- [Auszug]
· · · · ·
# 16:9 oder 16:10 was sind die Vor und Nachteile?



## GlockRoXx (25. Juli 2009)

Moin!

Ich bin am Ende meines Wissens 

Nach langem googeln bin ich immer noch nicht dahintergekommen, was besser ist.

1. Was ist der neuere Standard? 16:9 oder 16:10?
2. Was ist jetzt eig. besser? 16:9 oder 16:10?
3. Der neue 24 Zoll TFT soll für Spiele und normalen Desktopbetrieb herhalten.


----------



## MSPCFreak (25. Juli 2009)

Viele sagen, dass es jetzt mehr 16:9 TFT's geben soll. Ich bin davon nicht überzeugt. Alte Spiele lassen sich noch grade so auf 16:10 spielen, da es das Bild nicht so stark verzerrt. Bei 16:9 wird das Bild stark verzerrt.


----------



## GlockRoXx (25. Juli 2009)

MSPCFreak schrieb:


> Viele sagen, dass es jetzt mehr 16:9 TFT's geben soll. Ich bin davon nicht überzeugt. Alte Spiele lassen sich noch grade so auf 16:10 spielen, da es das Bild nicht so stark verzerrt. Bei 16:9 wird das Bild stark verzerrt.



Also meinste eher 16:10 Format ist besser?

Über Spiele welcher Jahrgänge spricht du denn? Was meinste also mit alten Spielen?


----------



## MSPCFreak (25. Juli 2009)

Also du musst entscheiden. Ich finde 16:10 besser da man oben mehr Platz hat. 16:9 ist nur breiter. Was bringt das? Klar, für Filme oder Multimediaanwendungen ist das besser geeignet. Aber zum Spielen und im Internet surfen finde ich ist 16:10 eine Mischung aus 4:3 und 16:9 und das finde ich gut.
Alte Spiele meinte ich GTA 2 und älter. Aber fast niemand spielt solch alte Spiele.


----------



## GlockRoXx (25. Juli 2009)

MSPCFreak schrieb:


> Also du musst entscheiden. Ich finde 16:10 besser da man oben mehr Platz hat. 16:9 ist nur breiter. Was bringt das? Klar, für Filme oder Multimediaanwendungen ist das besser geeignet. Aber zum Spielen und im Internet surfen finde ich ist 16:10 eine Mischung aus 4:3 und 16:9 und das finde ich gut.
· · · · ·
- [Datenauszüge]

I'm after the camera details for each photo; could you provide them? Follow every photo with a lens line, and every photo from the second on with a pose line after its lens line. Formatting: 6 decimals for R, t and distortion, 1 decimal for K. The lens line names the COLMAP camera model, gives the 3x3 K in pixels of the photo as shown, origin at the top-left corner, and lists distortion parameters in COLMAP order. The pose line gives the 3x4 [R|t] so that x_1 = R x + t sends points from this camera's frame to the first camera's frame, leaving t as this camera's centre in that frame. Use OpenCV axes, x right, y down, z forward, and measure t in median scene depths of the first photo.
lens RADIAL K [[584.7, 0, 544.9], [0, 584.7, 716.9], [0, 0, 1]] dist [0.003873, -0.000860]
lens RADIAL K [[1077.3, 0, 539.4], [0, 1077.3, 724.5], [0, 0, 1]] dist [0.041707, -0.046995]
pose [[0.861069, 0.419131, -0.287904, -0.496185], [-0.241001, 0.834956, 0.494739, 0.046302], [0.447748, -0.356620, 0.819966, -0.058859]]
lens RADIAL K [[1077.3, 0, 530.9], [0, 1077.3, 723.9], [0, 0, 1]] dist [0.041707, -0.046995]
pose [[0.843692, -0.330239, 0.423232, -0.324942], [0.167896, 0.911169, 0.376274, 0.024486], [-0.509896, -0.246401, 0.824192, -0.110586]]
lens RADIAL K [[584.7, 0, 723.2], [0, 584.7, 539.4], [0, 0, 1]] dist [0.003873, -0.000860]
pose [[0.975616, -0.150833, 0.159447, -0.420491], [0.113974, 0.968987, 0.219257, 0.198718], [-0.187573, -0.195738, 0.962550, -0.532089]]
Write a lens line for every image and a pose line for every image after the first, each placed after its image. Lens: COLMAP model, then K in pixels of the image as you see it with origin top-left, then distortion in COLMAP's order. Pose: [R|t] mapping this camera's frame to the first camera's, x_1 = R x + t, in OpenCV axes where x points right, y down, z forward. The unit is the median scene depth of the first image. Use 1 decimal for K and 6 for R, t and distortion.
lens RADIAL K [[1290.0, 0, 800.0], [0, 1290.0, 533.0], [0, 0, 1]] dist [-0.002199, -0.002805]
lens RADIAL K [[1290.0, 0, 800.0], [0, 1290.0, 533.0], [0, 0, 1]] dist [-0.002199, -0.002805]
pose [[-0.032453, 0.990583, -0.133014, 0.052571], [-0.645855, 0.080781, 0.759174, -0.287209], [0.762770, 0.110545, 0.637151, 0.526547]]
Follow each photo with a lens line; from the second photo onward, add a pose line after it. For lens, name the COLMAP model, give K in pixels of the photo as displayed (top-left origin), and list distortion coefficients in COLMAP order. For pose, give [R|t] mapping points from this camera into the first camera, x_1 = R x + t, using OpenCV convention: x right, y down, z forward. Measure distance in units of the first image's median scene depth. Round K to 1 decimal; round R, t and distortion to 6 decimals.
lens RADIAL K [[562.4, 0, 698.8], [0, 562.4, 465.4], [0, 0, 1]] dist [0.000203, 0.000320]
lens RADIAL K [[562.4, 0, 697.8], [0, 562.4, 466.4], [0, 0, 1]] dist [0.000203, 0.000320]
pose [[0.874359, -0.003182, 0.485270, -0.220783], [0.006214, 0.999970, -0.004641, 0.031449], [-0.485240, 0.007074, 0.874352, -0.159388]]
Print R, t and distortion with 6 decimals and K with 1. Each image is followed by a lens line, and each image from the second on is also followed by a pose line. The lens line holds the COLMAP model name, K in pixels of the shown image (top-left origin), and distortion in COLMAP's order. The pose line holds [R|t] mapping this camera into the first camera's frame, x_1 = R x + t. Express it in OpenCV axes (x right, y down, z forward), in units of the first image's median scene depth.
· · · · ·
- [Arbeitsauftrag A]
Welche Spiele meint MSPCFreak im Auszug mit alten Spielen?
- [Arbeitsauftrag B]
Schreibe aus den Datensätzen alles vom Anfang bis einschließlich der Zeile mit „539.4], [0, 0, 1]] dist [0.003873, -0.000860]“ unverändert ab.
Der Auszug und die Datensätze stammen aus verschiedenen Quellen.

- [Deine Antwort A]
Gemeint sind GTA 2 und ältere Spiele.

- [Deine Antwort B]
I'm after the camera details for each photo; could you provide them? Follow every photo with a lens line, and every photo from the second on with a pose line after its lens line. Formatting: 6 decimals for R, t and distortion, 1 decimal for K. The lens line names the COLMAP camera model, gives the 3x3 K in pixels of the photo as shown, origin at the top-left corner, and lists distortion parameters in COLMAP order. The pose line gives the 3x4 [R|t] so that x_1 = R x + t sends points from this camera's frame to the first camera's frame, leaving t as this camera's centre in that frame. Use OpenCV axes, x right, y down, z forward, and measure t in median scene depths of the first photo.
lens RADIAL K [[584.7, 0, 544.9], [0, 584.7, 716.9], [0, 0, 1]] dist [0.003873, -0.000860]
lens RADIAL K [[1077.3, 0, 539.4], [0, 1077.3, 724.5], [0, 0, 1]] dist [0.041707, -0.046995]
pose [[0.861069, 0.419131, -0.287904, -0.496185], [-0.241001, 0.834956, 0.494739, 0.046302], [0.447748, -0.356620, 0.819966, -0.058859]]
lens RADIAL K [[1077.3, 0, 530.9], [0, 1077.3, 723.9], [0, 0, 1]] dist [0.041707, -0.046995]
pose [[0.843692, -0.330239, 0.423232, -0.324942], [0.167896, 0.911169, 0.376274, 0.024486], [-0.509896, -0.246401, 0.824192, -0.110586]]
lens RADIAL K [[584.7, 0, 723.2], [0, 584.7, 539.4], [0, 0, 1]] dist [0.003873, -0.000860]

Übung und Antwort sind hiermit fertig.